Former pour former est devenu une habitude. Ce qui manque cruellement, ce sont les mécanismes de suivi post-formation, les partenariats engageants avec des entreprises, et surtout une orientation claire vers les filières d’avenir (numérique, énergies renouvelables, agriculture modernisée).
Ce quatrième salon national de l’emploi se veut être une plateforme de dialogue. Mais il risque fort, comme les éditions précédentes, de s’enliser dans un bavardage technocratique, sans remise en cause structurelle du système.
Les jeunes Mauritaniens attendent des résultats, pas des chiffres. Ils attendent des perspectives, pas des salons.
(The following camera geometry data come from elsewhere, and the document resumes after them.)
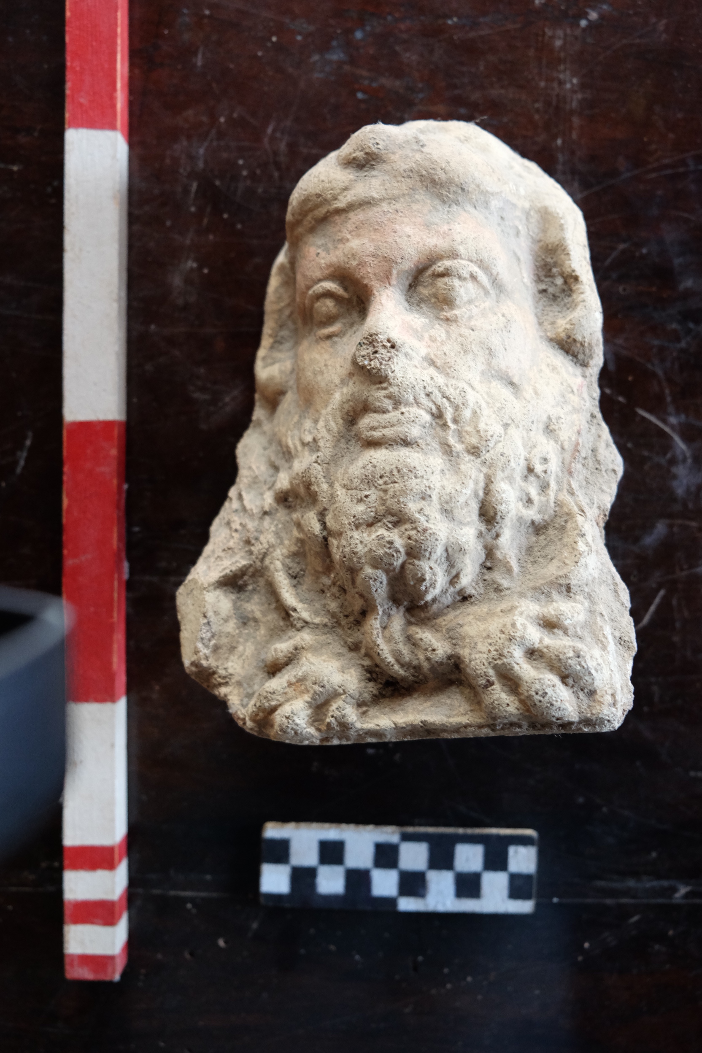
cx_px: 351
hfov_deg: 36.9
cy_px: 526
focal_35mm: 36
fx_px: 1053
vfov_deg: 53.1
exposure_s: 1/45
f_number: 3.2
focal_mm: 24.3
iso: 1600
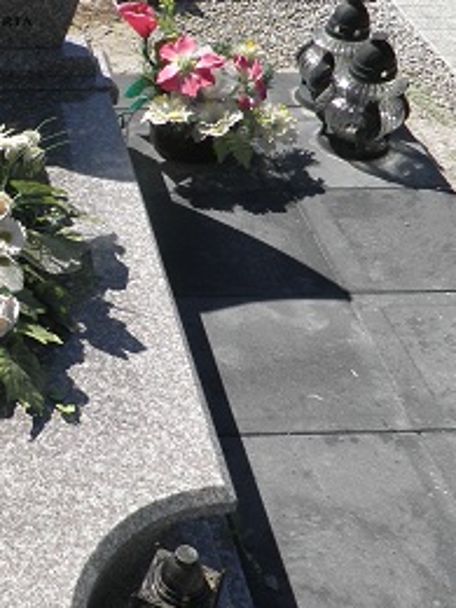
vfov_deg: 32.7
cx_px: -61
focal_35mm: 59
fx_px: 1036
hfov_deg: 23.1
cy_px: 283
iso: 64
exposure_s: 1/160
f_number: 8.3
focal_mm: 4.3
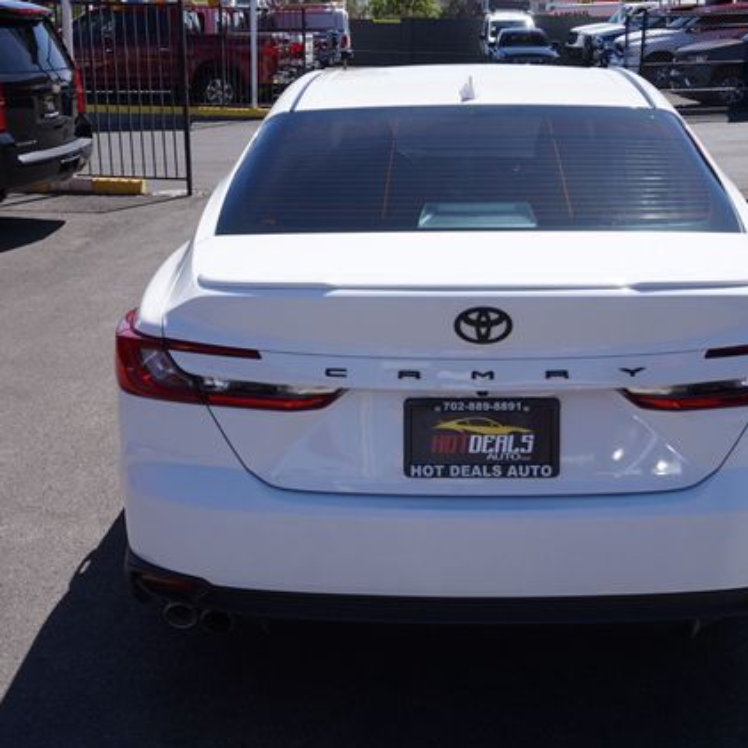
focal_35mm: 41
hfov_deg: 41.2
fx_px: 994
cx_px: 426
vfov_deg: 41.3
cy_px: 377
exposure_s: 1/250
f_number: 8
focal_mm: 21
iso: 100
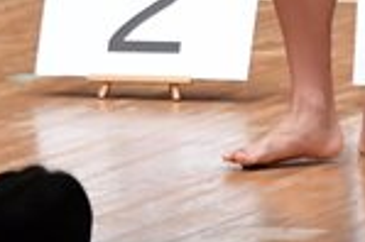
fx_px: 12649
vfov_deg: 1.1
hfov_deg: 1.7
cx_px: 582
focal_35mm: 1249
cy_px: -313
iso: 8000
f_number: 5.6
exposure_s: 1/400
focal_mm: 160
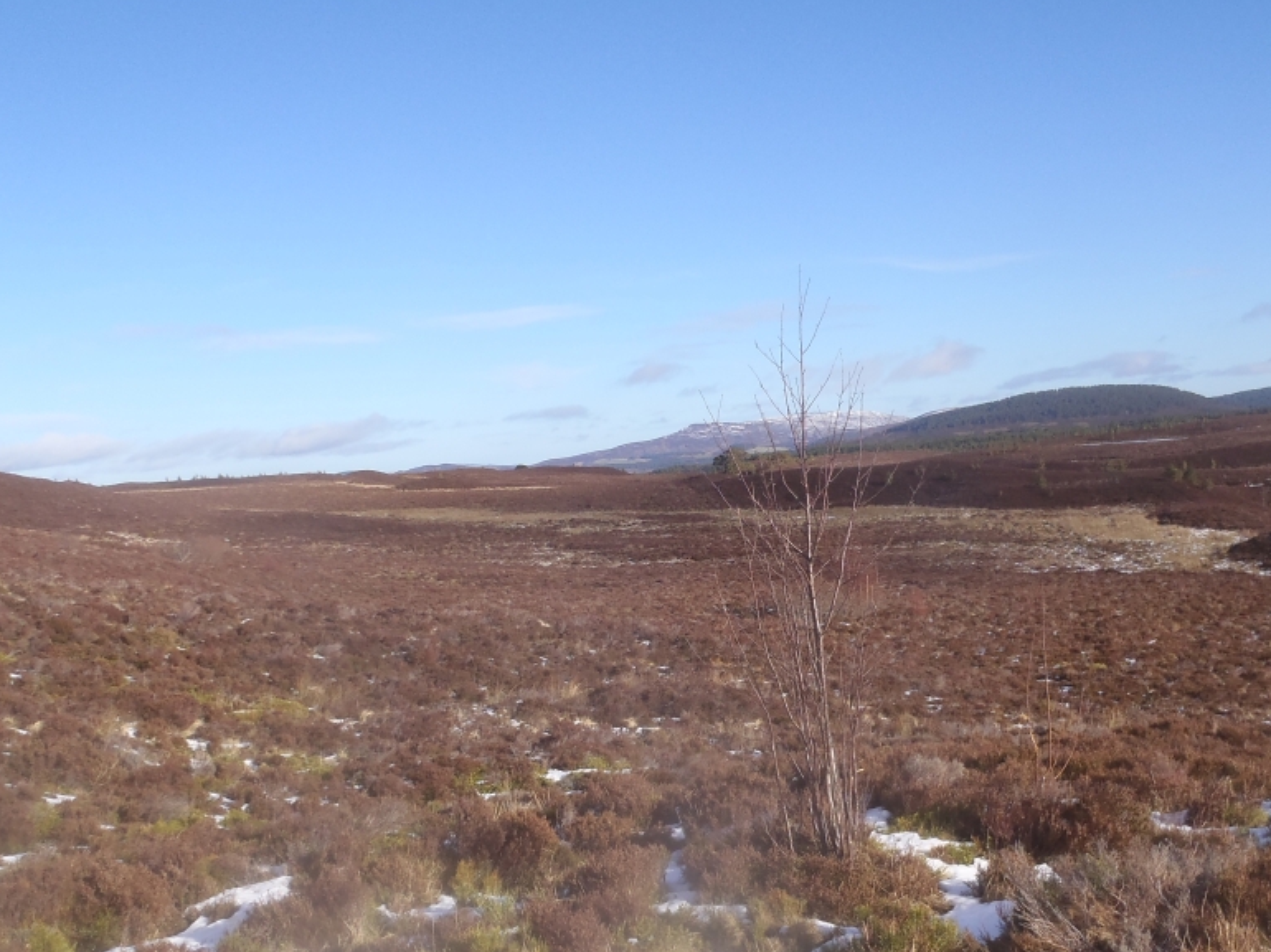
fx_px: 1432
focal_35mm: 39
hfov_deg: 47.7
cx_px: 741
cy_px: 579
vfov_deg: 36.6
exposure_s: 1/500
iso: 80
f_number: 4.5
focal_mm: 5
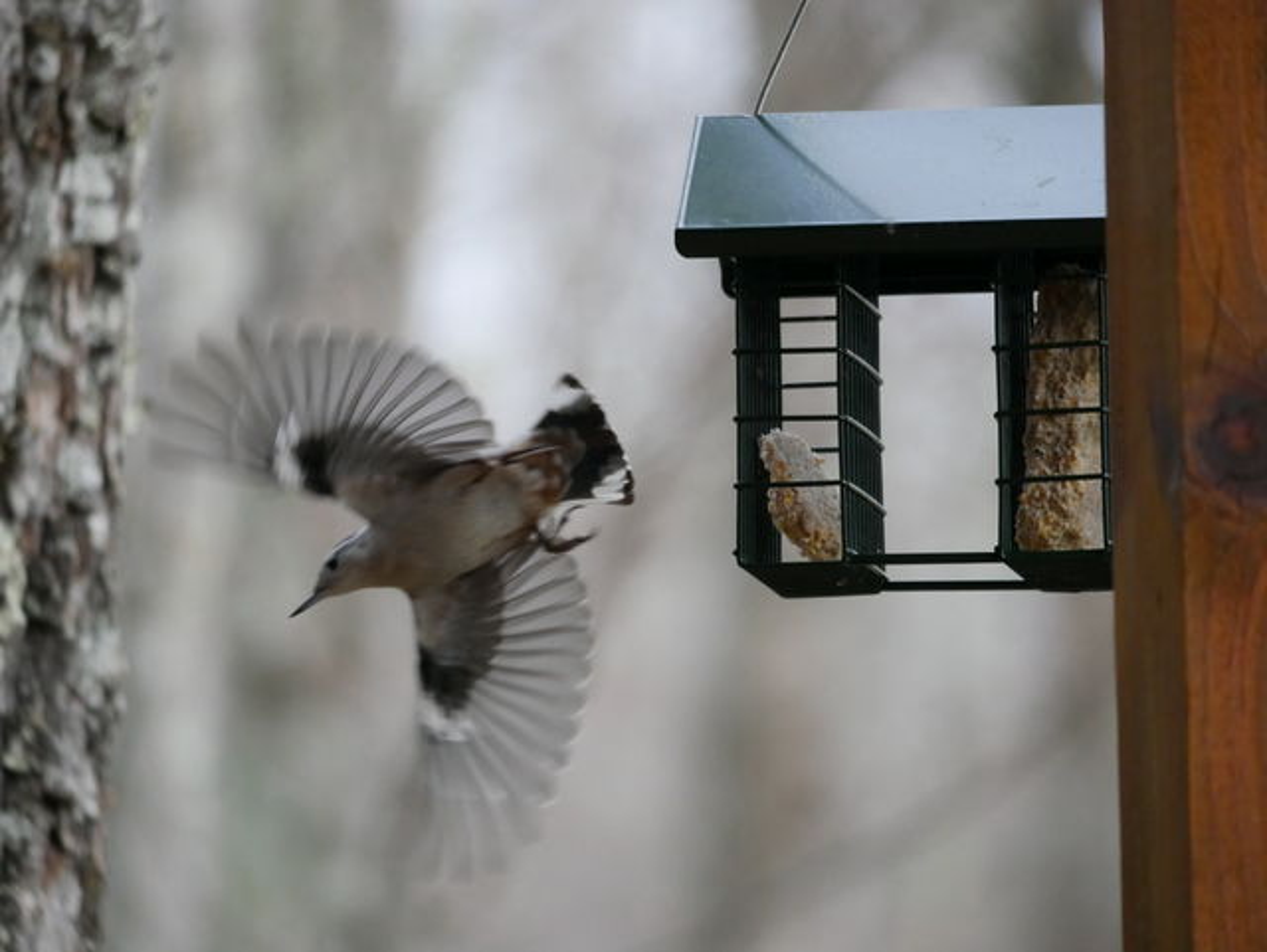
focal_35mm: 504
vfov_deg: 3.0
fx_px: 18461
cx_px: 634
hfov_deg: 3.9
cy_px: 476
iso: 2500
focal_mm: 252
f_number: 5.4
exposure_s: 1/640
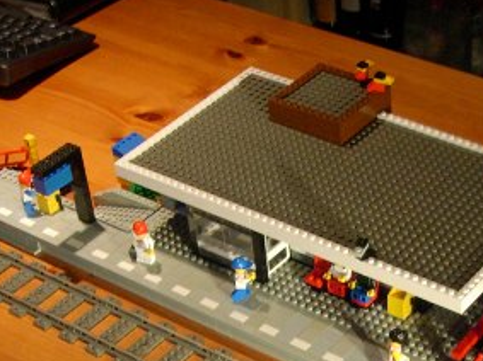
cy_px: 398
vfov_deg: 16.6
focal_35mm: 86
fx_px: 1199
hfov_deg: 22.4
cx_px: 396
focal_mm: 7.8
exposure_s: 1/32
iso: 178
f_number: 2.8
Ce n’est pas une photo avec un badge autour du cou qui crée un emploi, mais une politique cohérente, honnête, et suivie dans le temps.
Tant que l’on continuera à célébrer l’apparence d’une solution sans oser affronter les vraies causes du chômage et de l’exclusion — inégalités sociales, faible attractivité des secteurs productifs, échec du système éducatif, inertie de l’administration — la jeunesse continuera d’applaudir… de loin.
Cette cérémonie de plus n’est qu’un écran de fumée. Derrière, le chômage des jeunes reste massif, structurel, et ignoré. La mise en scène continue. Le changement, lui, attend toujours.